A arrêté un homme de l'AP-7 à Martorell alors qu'il se rendait à Barcelone dans la peur de commettre une attaque

Les Mossos d'Esquadra et la Garde civile ont arrêté un homme de 36 ans à Martorell (Barcelone) pour son lien présumé avec le terrorisme djihadiste, qui était dans un état de radicalisation avancé et qui pourrait avoir l'intention de commettre une action violente. L'homme a été arrêté le 13 août à l'AP-7, alors qu'il se rendait à Barcelone, par peur qu'il ne puisse commettre une attaque, indiquent des sources policières. L'homme est entré en prison, accusé des crimes d'auto-concer et d'élever le terrorisme, comme les Mossos et la Garde civile l'ont rapporté jeudi.

Lors de l'enregistrement du domicile du djihadiste présumé dans la ville de Santa Barbara (Tarragone), les agents sont intervenus divers appareils électroniques et une grande arme blanche, comme on le voit dans les images diffusées par les corps de police.

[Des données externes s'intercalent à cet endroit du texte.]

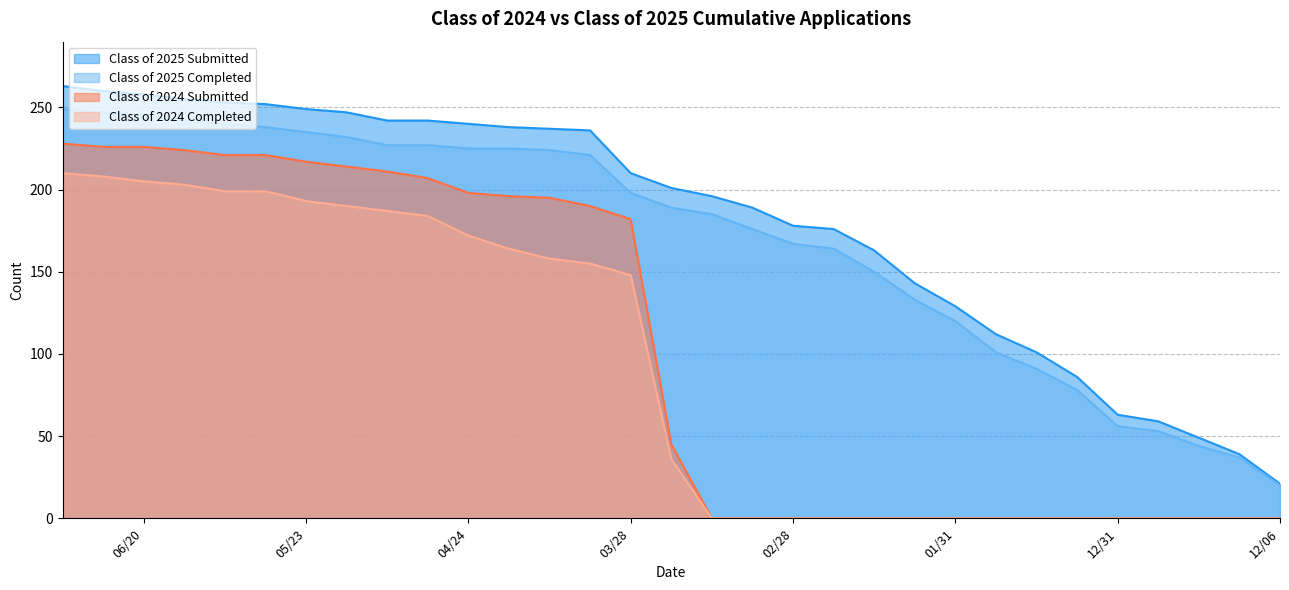

At which label does Class of 2025 Completed first exceed 189?

07/04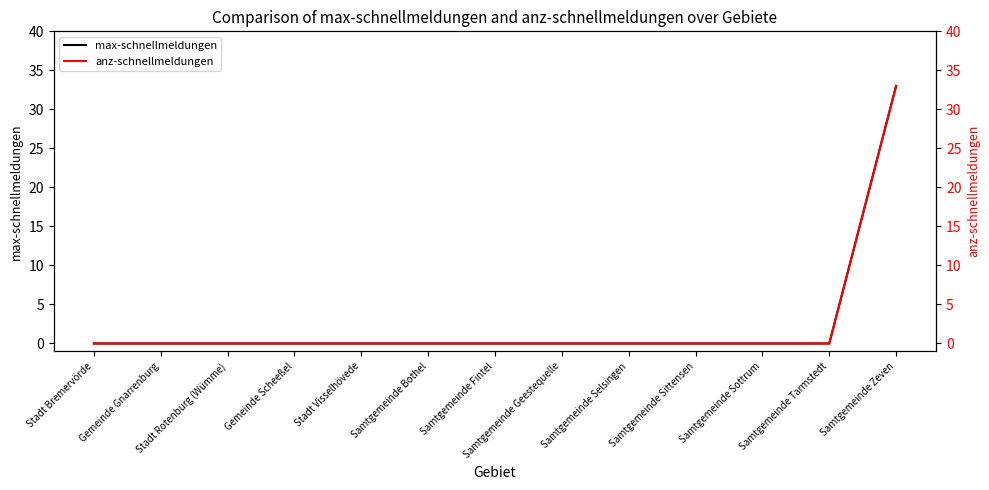

Which has a higher value, Stadt Bremervörde or Gemeinde Gnarrenburg?

Stadt Bremervörde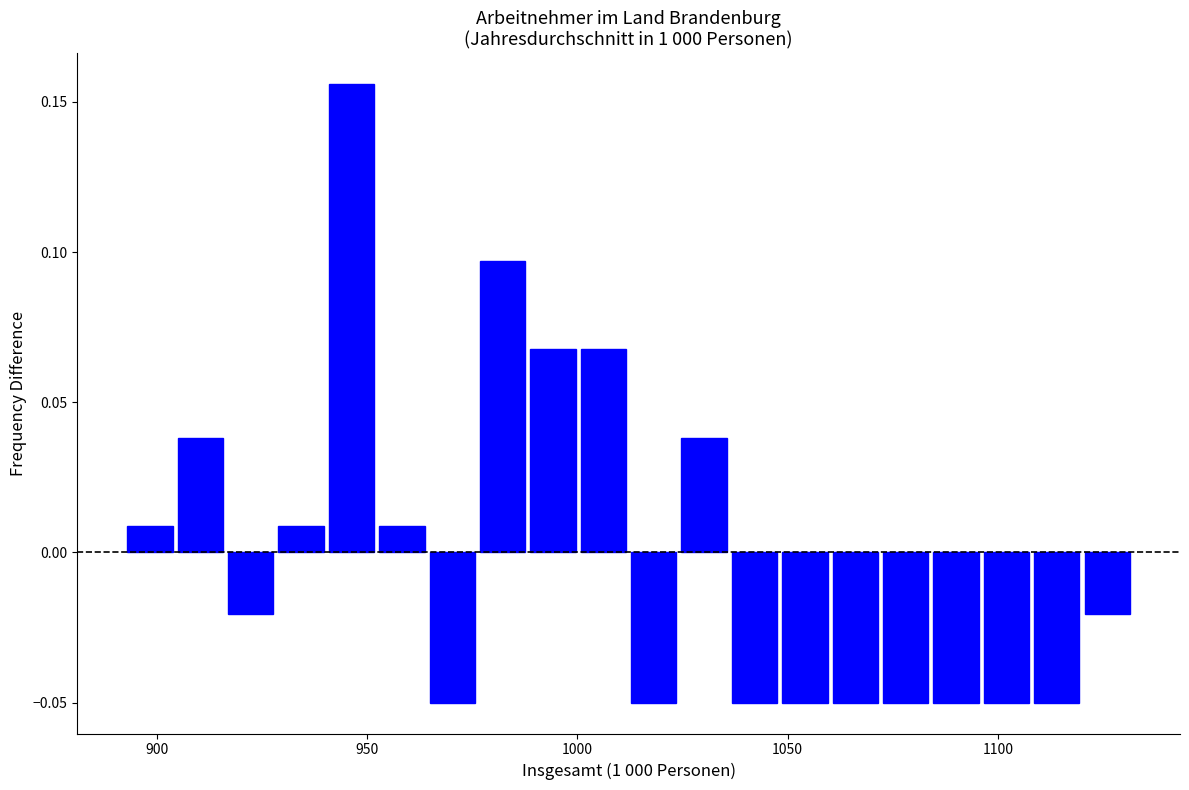

Read against the x-axis, roughly where is the centre of the tallest bar?

945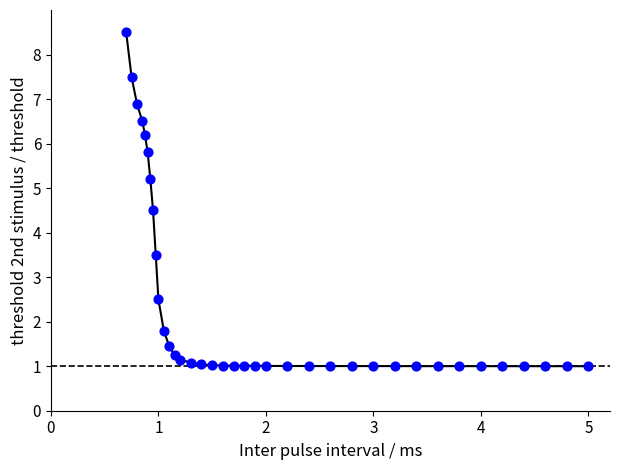

What is the range of Y values (max minus min)?

7.5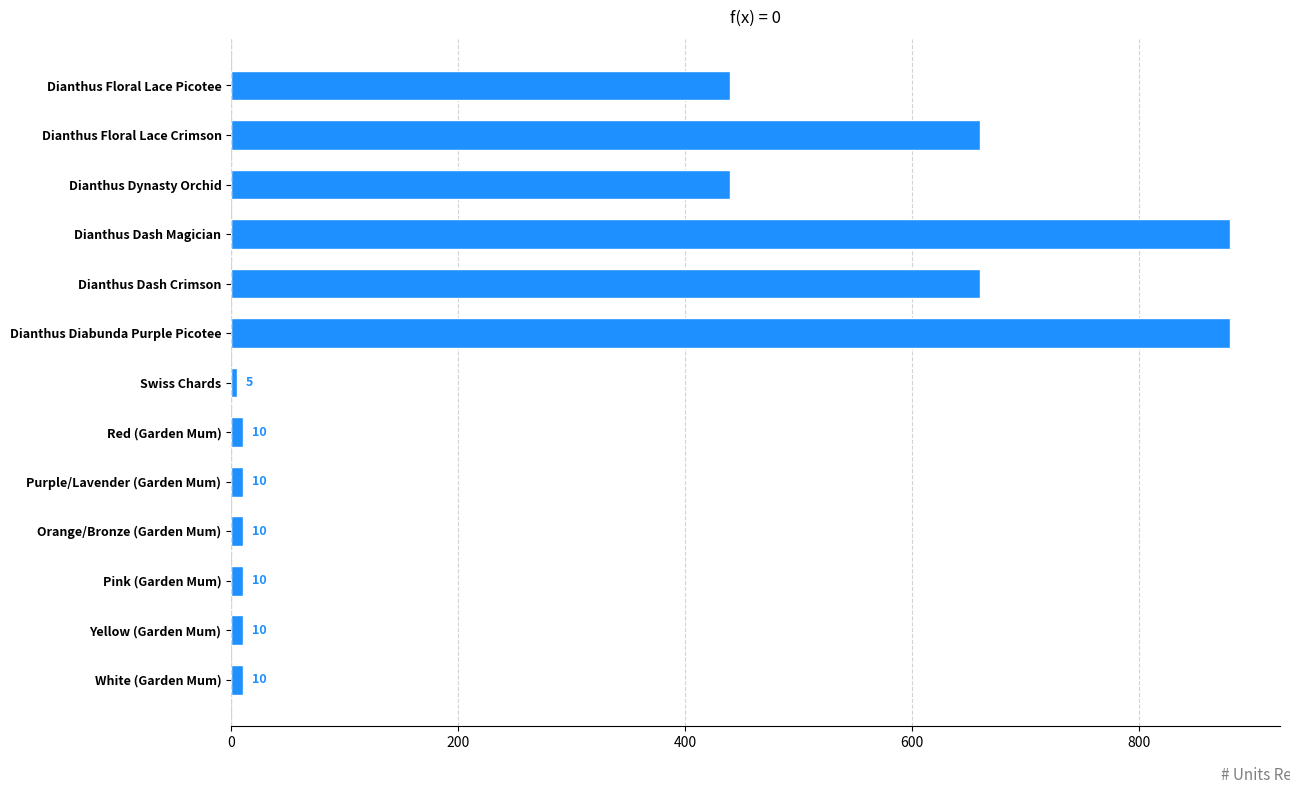

What is the sum of all values?

4025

L'enquête a commencé à la fin de 2024, lorsqu'un changement radical a été détecté dans l'attitude de l'arrest, d'origine marocaine. Les Mossos et la Garde civile avaient tous deux des projecteurs du même suspect, alors ils ont décidé de créer une équipe conjointe. L'homme a montré un comportement de plus en plus agressif et fait des proclamations publiques en faveur des organisations djihadistes sur les réseaux sociaux, selon une enquête policière.

Les agents disent que le détenu était dans un état de radicalisation avancé et qu'il consommait un contenu extrémiste intensivement lié au «conflit en Palestine». Bien que l'enquête soit toujours en cours ce mois-ci, les deux forces de police, en vertu de la protection de la Cour centrale de l'instruction numéro 3 de la Cour nationale, ont décidé de «neutraliser la menace potentielle» contre la sécurité publique et de l'arrêter sur l'autoroute, lorsqu'ils ont détecté qu'elle était dirigée vers Barcelone.

Le 16 août, le détenu a mis à la disposition de la Cour centrale de l'instruction numéro 1 de la Cour nationale, pour garder les fonctions, puis entré au Brians 2 Pénitiniary Center (Barcelone). L'enquête a été menée par la zone d'information territoriale de la police de Generalitat de Las Terres de l'Ebre et par le groupe d'information du commandement du Guàrdia civil de Tarragone.